- [Requirement 1] Translate this sentence from the stakeholder management passage below into Spanish: "Sometimes reducing a touchpoint builds more trust than adding one."
- [Requirement 2] Continue the stakeholder management passage below, picking up after its last sentence.

- [Page extract]
Quick wins matter. Early, visible progress, even on small things, shows the project is moving, and the investment is paying off. It keeps people interested when the bigger outcomes take longer to land.
However, cadence can become a problem in its own right. Over-engagement is a real risk that is frequently underestimated. Too many touchpoints, irrelevant updates, and meeting overload erode goodwill as surely as silence does. The signals are recognisable: declining attendance, shorter, less considered responses, and reduced quality of input. The instinct is often to add more communication. The better response is to audit the existing cadence honestly and remove what no longer serves a purpose. Sometimes reducing a touchpoint builds more trust than adding one.
Managing difficult or resistant stakeholders
Resistance is rarely irrational. Behind almost every resistant stakeholder is an unmet concern, a fear of losing control, uncertainty about what the change means for them personally, or a genuine belief that the project is heading in the wrong direction.
John is direct about this: detractors need to be contained so they don’t damage the project’s brand. That might sound harsh, but it reflects the reality of how resistance compounds when left unmanaged. The key is to engage it early, before it hardens.
It is also important to distinguish between vocal resistors and silent blockers. Vocal resistors have surfaced their concerns, which means there is something to work with. Silent blockers are more dangerous; they participate without committing, raise no objections in forums, and then fail to act or quietly undermine progress outside the room.
The best way to handle resistance is to engage early and one-on-one, before it goes public. Private conversations let you surface and address concerns before they harden in front of a group. Escalation should be a last resort; do it too soon, and you risk making things worse.
Frameworks for stakeholder management
Stakeholder mapping and the Power–Interest Matrix
Not every stakeholder needs the same attention. Treating them all the same wastes time and energy. The Power–Interest Matrix helps you focus by mapping who has influence and who cares most, so you can tailor your approach.

As both Li Si and Sara observe, power and interest determine engagement strategy, and one-size-fits-all engagement doesn’t work. Li Si frames the matrix as “the entry point”, not the complete answer, but the starting point for tailoring engagement. Sara uses it to decide who influences decisions and who needs context, keeping the approach lean and purposeful.

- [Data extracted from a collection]
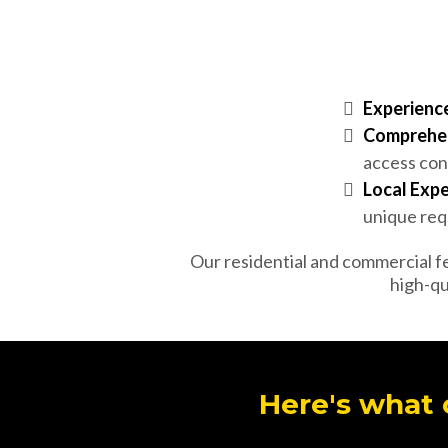
Experience
Comprehen
access con
Local Expe
unique requ
Our residential and commercial fe
high-qu
Here's what 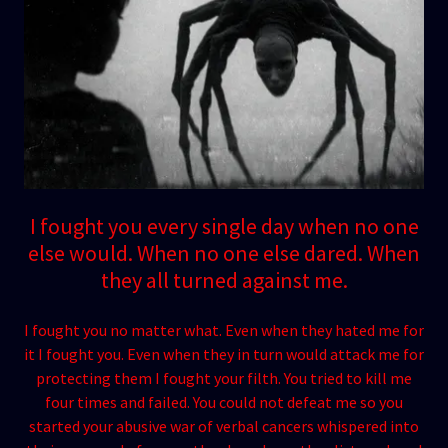
I fought you every single day when no one
else would. When no one else dared. When
they all turned against me.
I fought you no matter what. Even when they hated me for
it I fought you. Even when they in turn would attack me for
protecting them I fought your filth. You tried to kill me
four times and failed. You could not defeat me so you
started your abusive war of verbal cancers whispered into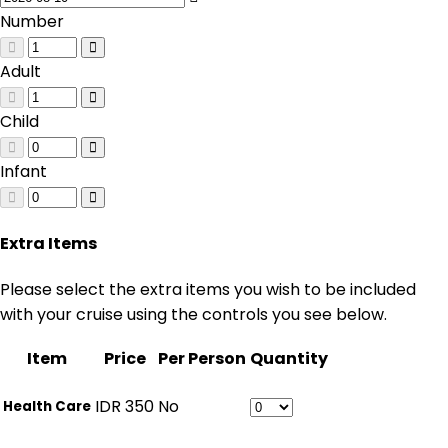
Number
Adult
Child
Infant
Extra Items
Please select the extra items you wish to be included
with your cruise using the controls you see below.
Item
Price
Per Person
Quantity
IDR
350
No
Health Care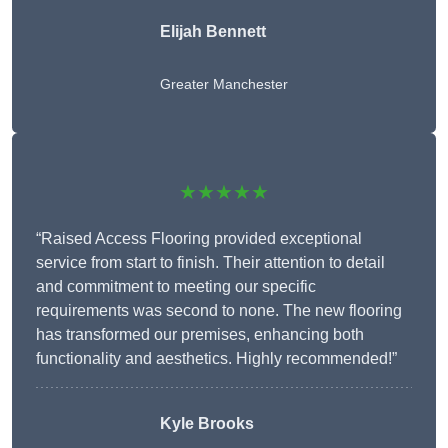
Elijah Bennett
Greater Manchester
★★★★★
“Raised Access Flooring provided exceptional
service from start to finish. Their attention to detail
and commitment to meeting our specific
requirements was second to none. The new flooring
has transformed our premises, enhancing both
functionality and aesthetics. Highly recommended!”
Kyle Brooks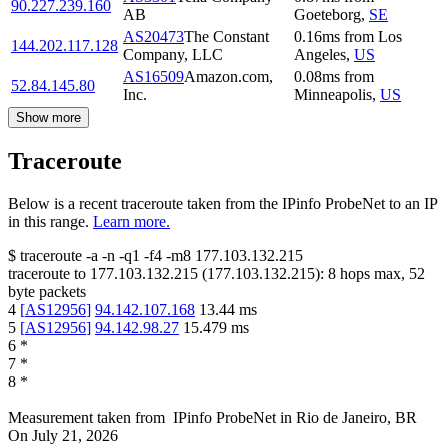
90.227.239.160
AB
Goeteborg
,
SE
AS20473
The Constant
0.16
ms
from
Los
144.202.117.128
Company, LLC
Angeles
,
US
AS16509
Amazon.com,
0.08
ms
from
52.84.145.80
Inc.
Minneapolis
,
US
Show more
Traceroute
Below is a recent traceroute taken from the IPinfo ProbeNet to an IP
in this range.
Learn more.
$
traceroute -a -n -q1
-f4
-m8
177.103.132.215
traceroute to
177.103.132.215
(
177.103.132.215
):
8
hops max,
52
byte packets
4
[
AS12956
]
94.142.107.168
13.44
ms
5
[
AS12956
]
94.142.98.27
15.479
ms
6
*
7
*
8
*
Measurement taken from
IPinfo ProbeNet
in
Rio de Janeiro, BR
On
July 21, 2026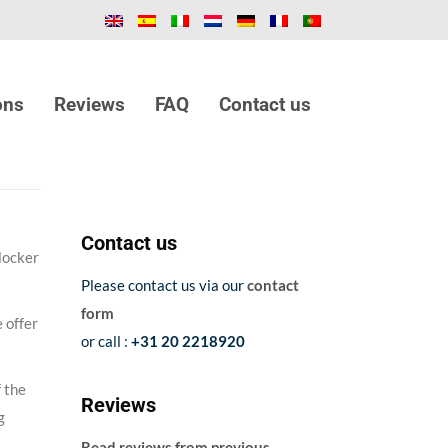
ons
Reviews
FAQ
Contact us
Contact us
locker
Please contact us via our
contact
form
 offer
or call :
+31 20 2218920
f the
Reviews
g
Read reviews from previous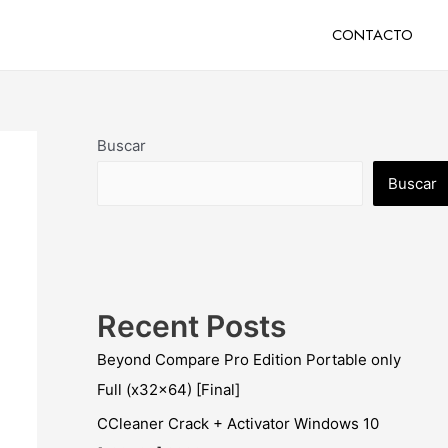
CONTACTO
Buscar
Buscar
Recent Posts
Beyond Compare Pro Edition Portable only
Full (x32x64) [Final]
CCleaner Crack + Activator Windows 10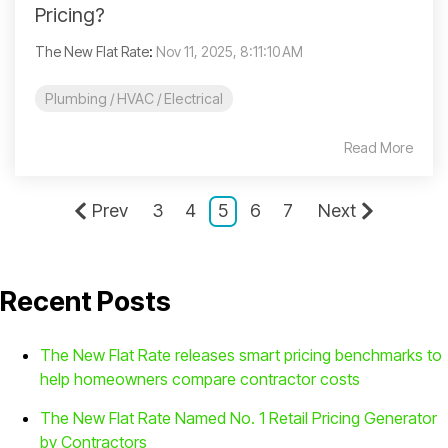
Pricing?
The New Flat Rate
:
Nov 11, 2025, 8:11:10 AM
Plumbing / HVAC / Electrical
Read More
Prev
3
4
5
6
7
Next
Recent Posts
The New Flat Rate releases smart pricing benchmarks to
help homeowners compare contractor costs
The New Flat Rate Named No. 1 Retail Pricing Generator
by Contractors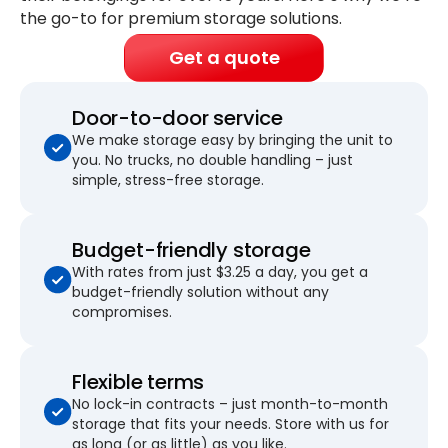
the go-to for premium storage solutions.
Get a quote
Door-to-door service
We make storage easy by bringing the unit to
you. No trucks, no double handling – just
simple, stress-free storage.
Budget-friendly storage
With rates from just $3.25 a day, you get a
budget-friendly solution without any
compromises.
Flexible terms
No lock-in contracts – just month-to-month
storage that fits your needs. Store with us for
as long (or as little) as you like.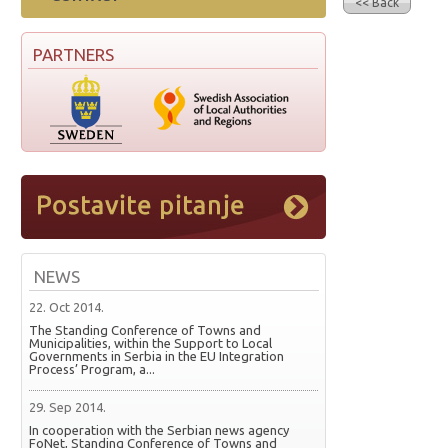
<< Back
PARTNERS
NEWS
22. Oct 2014.
The Standing Conference of Towns and
Municipalities, within the Support to Local
Governments in Serbia in the EU Integration
Process’ Program, a...
29. Sep 2014.
In cooperation with the Serbian news agency
FoNet, Standing Conference of Towns and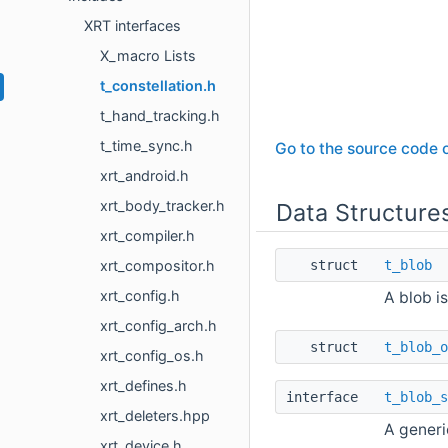
XRT interfaces
X_macro Lists
t_constellation.h
t_hand_tracking.h
t_time_sync.h
Go to the source code of
xrt_android.h
xrt_body_tracker.h
Data Structure
xrt_compiler.h
xrt_compositor.h
struct
t_blob
xrt_config.h
A blob i
xrt_config_arch.h
struct
t_blob_o
xrt_config_os.h
xrt_defines.h
interface
t_blob_s
xrt_deleters.hpp
A generi
xrt_device.h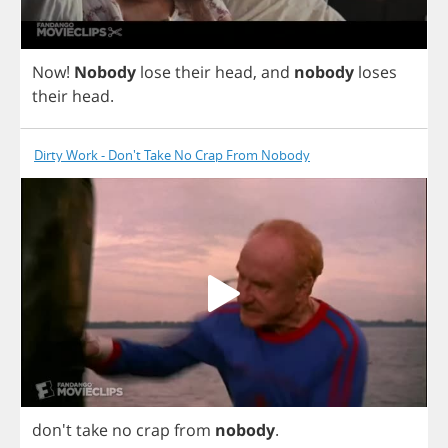
Now
!
Nobody
lose
their
head
,
and
nobody
loses
their
head
.
Dirty Work - Don't Take No Crap From Nobody
don't
take
no
crap
from
nobody
.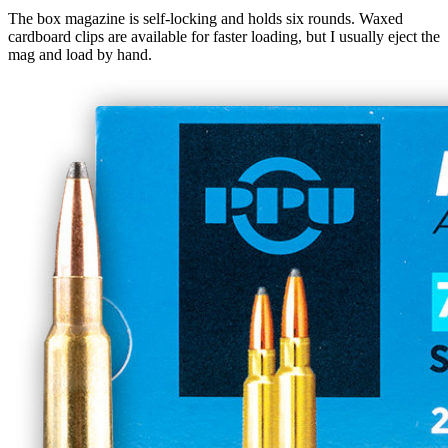
The box magazine is self-locking and holds six rounds. Waxed
cardboard clips are available for faster loading, but I usually eject the
mag and load by hand.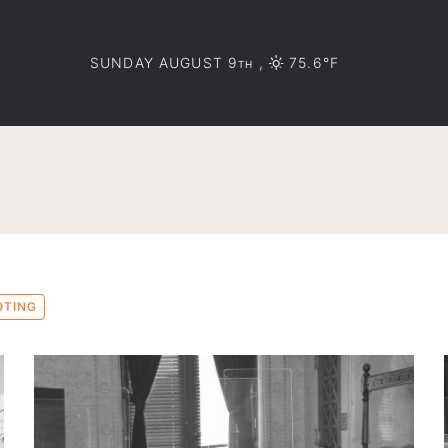
SUNDAY AUGUST 9
,
75.6°F
TH
OTING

- [Task answer 1] A veces, reducir un punto de contacto genera más confianza que añadir uno.

- [Task answer 2]
But the matrix isn’t enough on its own. It’s easy to miss the less obvious stakeholders, such as compliance teams, downstream users, partners, or anyone who inherits the project’s outputs. To find them, ask directly: ‘Who else is affected by this?’ and look beyond the usual org chart.
A structured lifecycle approach – PMBOK® and PRINCE2®
PMBOK®: A Guide to the Project Management Body of Knowledge by the Project Management Institute
PRINCE2®: Is a popular project management methodology. The term “PRINCE” refers to PRojects In Controlled Environments.
Both the PMBOK and PRINCE2 treat stakeholder management not as a continuous discipline but as one that spans the entire project lifecycle. This is a critical distinction. Stakeholder analysis conducted only at initiation quickly becomes a snapshot of a reality that has changed.
Li Si describes this four-stage sequence as “the backbone” of effective practice, and Piet adds that it is only effective when treated as ongoing rather than episodic:
The four-stage lifecycle (PMBOK® / PRINCE2®)
- Identify: Establish who has an interest in or influence over the project. Understand expectations and capture them in a stakeholder register.
- Plan: Determine how each stakeholder group will be engaged: frequency, channels, and purpose.
- Manage: Execute those plans through structured communication, involvement in decision-making, and active relationship management.
- Monitor: Regularly review whether engagement is working, whether stakeholder positions have shifted, and whether the plan needs to change.
One of the biggest challenges is stakeholder turnover. Sponsors change, teams restructure, and new people rarely have the context they need. Without proper onboarding, they often revisit old decisions, slowing things down. A simple onboarding process fixes this: give new stakeholders a quick history, show them the decision log, introduce them to the governance rhythm, and point them to the single source of truth. It speeds up onboarding, reduces disruption, and helps everyone add value faster.
Governance, decision clarity, and meeting cadence
Unclear decision rights cause more friction than most teams realise. If people don’t know who approves, who gets consulted, or who just needs to be informed, decisions get made in the wrong places, rehashed in later meetings, or escalated for no good reason.
A Decision RACI solves this. It maps out who’s responsible, who’s accountable, who gets consulted, and who just needs to know. Sara’s seen it: without clear decision ownership, you waste time and repeat conversations. A well-crafted RACI reduces rework and escalations by making everyone’s role clear from the start.

Structured meeting cadences complement the Decision RACI by creating the rhythm within which decisions are made, and accountability is maintained. One model Piet consistently uses, and that has proven particularly effective in steering committee environments, is the L10, or Level 10 Meeting, format developed by Gino Wickman as part of the Entrepreneurial Operating System (EOS).
An L10 is a weekly, fixed-format meeting that headlines, scorecards, holds accountability, and features a real issues list where problems get solved, not just parked. Piet likes it because it keeps meetings focused and stops the drift into endless status updates. When meetings become all talk and no action, people tune out. The L10 keeps things moving and ties strategy to weekly results.
How to measure stakeholder management success
Measuring the effectiveness of stakeholder management is not straightforward, because success looks different depending on who you ask. Piet is direct about this: each stakeholder group defines success through its own lens. Executives measure it in outcomes and return on investment. Project managers measure it in decisions made and obstacles removed. End users measure it by whether the solution actually works for them. A meaningful measurement approach has to account for all of these perspectives.
For Piet, success with Altus means executives make timely decisions using real insights, PMOs enforce governance, and project teams use the system in their daily work. These aren’t abstract, they’re what good looks like in practice.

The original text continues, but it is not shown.